Couple that with the algorithm of the For You Page (FYP) that likes to show you more of the same thing you stayed a little while longer to watch all the way through, and you create the very same effect that led radio stations back in the day to overplay hits like Stephen Speaks’ “Passenger Seat,” among others.
TikTok and Instagram’s ability to use a video’s original sound has made it easy for any audio—including and especially actual songs—to proliferate into thousands (and maybe millions) more new different videos
For example, a couple of months ago, if you were on both TikTok and Instagram, you could not escape Rose and Bruno Mars’s “APT.” because everyone and their literal mom wanted to dance to it on video, and that’s partly why it became such a hit. Then there’s the revival of Naughty Boy and Sam Smith’s “La La La” from 2013 in music video-style user content over the holidays.

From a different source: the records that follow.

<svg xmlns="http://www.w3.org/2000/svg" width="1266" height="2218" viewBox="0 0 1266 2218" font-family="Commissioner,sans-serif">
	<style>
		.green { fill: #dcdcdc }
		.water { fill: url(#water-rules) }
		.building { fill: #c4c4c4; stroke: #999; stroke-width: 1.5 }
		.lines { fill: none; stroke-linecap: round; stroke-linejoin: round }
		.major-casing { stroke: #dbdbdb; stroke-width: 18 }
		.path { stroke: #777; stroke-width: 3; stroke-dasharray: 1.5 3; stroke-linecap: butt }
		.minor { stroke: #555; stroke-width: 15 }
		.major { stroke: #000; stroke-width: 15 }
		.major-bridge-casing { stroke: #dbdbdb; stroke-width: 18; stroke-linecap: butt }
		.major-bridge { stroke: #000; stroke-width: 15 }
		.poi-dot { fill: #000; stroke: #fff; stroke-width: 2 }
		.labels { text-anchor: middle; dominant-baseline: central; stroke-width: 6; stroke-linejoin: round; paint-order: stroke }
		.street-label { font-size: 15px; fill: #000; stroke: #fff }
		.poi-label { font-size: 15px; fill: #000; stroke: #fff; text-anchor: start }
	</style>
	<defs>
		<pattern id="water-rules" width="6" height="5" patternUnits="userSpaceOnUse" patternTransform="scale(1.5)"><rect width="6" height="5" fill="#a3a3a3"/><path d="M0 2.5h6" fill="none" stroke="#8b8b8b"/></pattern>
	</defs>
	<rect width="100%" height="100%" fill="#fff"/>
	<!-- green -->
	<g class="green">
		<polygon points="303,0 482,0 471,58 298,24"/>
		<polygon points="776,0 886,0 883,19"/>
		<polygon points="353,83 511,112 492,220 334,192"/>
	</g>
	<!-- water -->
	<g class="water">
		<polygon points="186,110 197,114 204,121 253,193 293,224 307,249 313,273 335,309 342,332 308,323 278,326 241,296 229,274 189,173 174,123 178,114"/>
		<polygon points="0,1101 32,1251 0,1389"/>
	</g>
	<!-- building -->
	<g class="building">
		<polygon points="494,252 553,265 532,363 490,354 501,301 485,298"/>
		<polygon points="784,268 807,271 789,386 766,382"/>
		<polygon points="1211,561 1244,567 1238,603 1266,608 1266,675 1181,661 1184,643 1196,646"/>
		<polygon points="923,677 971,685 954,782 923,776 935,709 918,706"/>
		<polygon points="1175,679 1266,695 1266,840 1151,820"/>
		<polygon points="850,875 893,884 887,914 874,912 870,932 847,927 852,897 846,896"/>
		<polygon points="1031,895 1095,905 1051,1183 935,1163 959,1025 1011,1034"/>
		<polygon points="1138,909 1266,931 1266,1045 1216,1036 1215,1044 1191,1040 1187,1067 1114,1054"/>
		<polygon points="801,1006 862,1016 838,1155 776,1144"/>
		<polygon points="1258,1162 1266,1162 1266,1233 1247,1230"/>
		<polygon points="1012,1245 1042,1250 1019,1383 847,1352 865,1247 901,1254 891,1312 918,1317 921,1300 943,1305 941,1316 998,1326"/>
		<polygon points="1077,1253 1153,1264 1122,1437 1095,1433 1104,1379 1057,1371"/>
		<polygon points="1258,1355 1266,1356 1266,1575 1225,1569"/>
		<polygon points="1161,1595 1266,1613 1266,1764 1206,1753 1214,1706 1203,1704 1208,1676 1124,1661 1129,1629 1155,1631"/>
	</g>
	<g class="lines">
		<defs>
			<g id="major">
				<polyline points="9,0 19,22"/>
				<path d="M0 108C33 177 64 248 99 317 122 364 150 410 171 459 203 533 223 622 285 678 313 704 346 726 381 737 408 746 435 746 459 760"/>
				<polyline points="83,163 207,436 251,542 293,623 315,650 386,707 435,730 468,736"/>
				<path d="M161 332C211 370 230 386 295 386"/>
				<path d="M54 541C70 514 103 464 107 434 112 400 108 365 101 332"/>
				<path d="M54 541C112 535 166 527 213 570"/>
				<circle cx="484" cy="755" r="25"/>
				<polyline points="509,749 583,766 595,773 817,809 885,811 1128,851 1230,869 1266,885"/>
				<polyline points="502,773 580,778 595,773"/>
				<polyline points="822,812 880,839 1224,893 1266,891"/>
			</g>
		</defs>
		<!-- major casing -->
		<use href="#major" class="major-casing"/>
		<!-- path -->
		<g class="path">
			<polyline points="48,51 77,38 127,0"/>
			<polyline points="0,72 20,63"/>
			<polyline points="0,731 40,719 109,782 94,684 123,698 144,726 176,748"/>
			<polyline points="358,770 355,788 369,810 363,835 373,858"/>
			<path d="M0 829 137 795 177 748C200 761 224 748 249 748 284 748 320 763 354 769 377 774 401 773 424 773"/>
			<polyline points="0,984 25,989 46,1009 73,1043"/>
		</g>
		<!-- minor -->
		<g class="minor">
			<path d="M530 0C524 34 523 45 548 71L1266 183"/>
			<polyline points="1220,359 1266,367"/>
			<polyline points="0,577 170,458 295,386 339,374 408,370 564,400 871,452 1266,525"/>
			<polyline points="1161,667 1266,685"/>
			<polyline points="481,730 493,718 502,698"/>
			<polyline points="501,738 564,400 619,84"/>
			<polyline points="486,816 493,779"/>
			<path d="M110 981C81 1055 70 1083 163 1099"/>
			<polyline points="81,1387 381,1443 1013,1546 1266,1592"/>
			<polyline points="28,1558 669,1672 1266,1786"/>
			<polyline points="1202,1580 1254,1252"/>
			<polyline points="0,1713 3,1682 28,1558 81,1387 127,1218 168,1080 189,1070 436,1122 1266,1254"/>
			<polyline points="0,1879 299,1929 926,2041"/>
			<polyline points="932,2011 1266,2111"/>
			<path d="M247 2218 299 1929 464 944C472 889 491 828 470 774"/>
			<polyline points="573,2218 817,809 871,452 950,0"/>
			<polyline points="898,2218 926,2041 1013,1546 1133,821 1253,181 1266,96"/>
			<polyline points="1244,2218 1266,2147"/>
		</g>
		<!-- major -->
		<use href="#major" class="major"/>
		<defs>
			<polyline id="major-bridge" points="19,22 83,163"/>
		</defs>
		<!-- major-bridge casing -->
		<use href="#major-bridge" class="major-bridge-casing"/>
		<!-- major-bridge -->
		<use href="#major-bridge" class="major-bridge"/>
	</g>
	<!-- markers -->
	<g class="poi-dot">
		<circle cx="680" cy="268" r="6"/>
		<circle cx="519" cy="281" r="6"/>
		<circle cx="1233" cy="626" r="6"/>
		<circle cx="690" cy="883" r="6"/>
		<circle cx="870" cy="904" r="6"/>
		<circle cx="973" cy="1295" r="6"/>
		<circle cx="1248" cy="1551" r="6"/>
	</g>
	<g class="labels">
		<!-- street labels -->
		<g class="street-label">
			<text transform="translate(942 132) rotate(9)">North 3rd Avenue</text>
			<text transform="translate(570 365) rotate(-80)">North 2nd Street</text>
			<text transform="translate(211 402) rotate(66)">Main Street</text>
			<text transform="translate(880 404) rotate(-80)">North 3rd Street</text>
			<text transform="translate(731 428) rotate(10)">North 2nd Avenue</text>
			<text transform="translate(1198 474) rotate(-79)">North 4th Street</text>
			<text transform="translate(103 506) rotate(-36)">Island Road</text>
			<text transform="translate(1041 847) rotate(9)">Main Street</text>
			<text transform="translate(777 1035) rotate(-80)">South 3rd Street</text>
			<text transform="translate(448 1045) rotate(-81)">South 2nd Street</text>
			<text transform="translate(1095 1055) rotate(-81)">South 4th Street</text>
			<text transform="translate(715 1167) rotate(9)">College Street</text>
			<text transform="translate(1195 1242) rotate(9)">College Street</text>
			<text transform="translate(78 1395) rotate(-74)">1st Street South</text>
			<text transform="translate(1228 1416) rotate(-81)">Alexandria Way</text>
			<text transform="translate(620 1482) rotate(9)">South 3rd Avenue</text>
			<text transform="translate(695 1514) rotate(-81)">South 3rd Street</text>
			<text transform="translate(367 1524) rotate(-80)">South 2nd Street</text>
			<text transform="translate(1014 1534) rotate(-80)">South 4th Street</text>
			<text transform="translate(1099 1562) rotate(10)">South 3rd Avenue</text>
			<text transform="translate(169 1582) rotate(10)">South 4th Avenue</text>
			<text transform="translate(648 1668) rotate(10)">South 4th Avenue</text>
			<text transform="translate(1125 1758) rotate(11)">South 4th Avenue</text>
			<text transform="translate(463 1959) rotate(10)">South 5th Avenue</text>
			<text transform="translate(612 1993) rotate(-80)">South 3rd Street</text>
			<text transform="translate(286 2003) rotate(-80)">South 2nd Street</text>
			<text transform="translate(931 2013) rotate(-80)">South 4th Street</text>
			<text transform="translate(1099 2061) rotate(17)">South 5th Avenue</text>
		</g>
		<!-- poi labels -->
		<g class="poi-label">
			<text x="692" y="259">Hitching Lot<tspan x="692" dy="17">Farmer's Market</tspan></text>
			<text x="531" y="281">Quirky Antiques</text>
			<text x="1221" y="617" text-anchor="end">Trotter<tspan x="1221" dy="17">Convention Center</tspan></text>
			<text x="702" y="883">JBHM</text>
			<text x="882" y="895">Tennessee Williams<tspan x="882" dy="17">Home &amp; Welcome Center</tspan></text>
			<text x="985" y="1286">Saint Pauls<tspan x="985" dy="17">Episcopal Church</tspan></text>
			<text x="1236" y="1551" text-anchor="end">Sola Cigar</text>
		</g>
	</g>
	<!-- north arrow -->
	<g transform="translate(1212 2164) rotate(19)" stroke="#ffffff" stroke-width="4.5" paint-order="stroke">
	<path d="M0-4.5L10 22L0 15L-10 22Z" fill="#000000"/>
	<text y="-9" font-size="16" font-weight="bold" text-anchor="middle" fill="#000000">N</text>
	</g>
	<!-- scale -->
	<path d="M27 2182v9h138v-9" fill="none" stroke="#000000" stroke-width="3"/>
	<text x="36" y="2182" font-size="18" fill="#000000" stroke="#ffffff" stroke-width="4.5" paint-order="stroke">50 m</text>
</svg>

I say that this has dictated tastes because I actually did hear a mall playing a playlist of all TikTok-popular songs on their speakers one time, and other people have started complaining on the internet about FM radio stations playing more social media-popular hits. If you don’t get it, if you don’t know why everyone’s suddenly singing a 10-year-old trap song, you probably haven’t been on TikTok.
But it’s not all annoying, though, I personally find.
The beauty of TikTok dictating a whole online population’s music taste is that every now and then, in addition to pushing catchy new songs, the brain trust tends to unearth some old gems to go with their memes.
Alongside the Fetty Wap resurgence is the recent return of Earth, Wind, and Fire’s 1981 classic “Let’s Groove”—specifically, the breakdown in the middle that the kids are dancing to now. A few years ago, Edison Lighthouse’s “Love Grows (Where My Rosemary Goes)” framed some beautiful expressions of love by people on the internet. Or the revival of Aaliyah and Timbaland’s “Are You That Somebody” for memes around the same time period.
@icm_triplets Hello? #boogie #letsgroove #earthwindandfire #triplets #hello #tiktokban #fyp ♬ original sound – Bri
It goes to show that these platforms, despite catering mostly to Gen Z and now Gen Alpha, don’t necessarily have to alienate older millennials (and older generations) like myself. The same way I’ve now seen lolas step to some Kendrick Lamar and Doechii, I also now see kids and teens sing along and dance to older songs.
TikTok may seem silly at first to someone who doesn’t understand the point (which, by the way, is to simply entertain). I know, because that used to be me five years ago, but now I’ve come to understand that it’s really a great equalizer. If you ever feel like you’re getting out of touch with the rest of the world—and that matters to you—just scroll over to your FYP.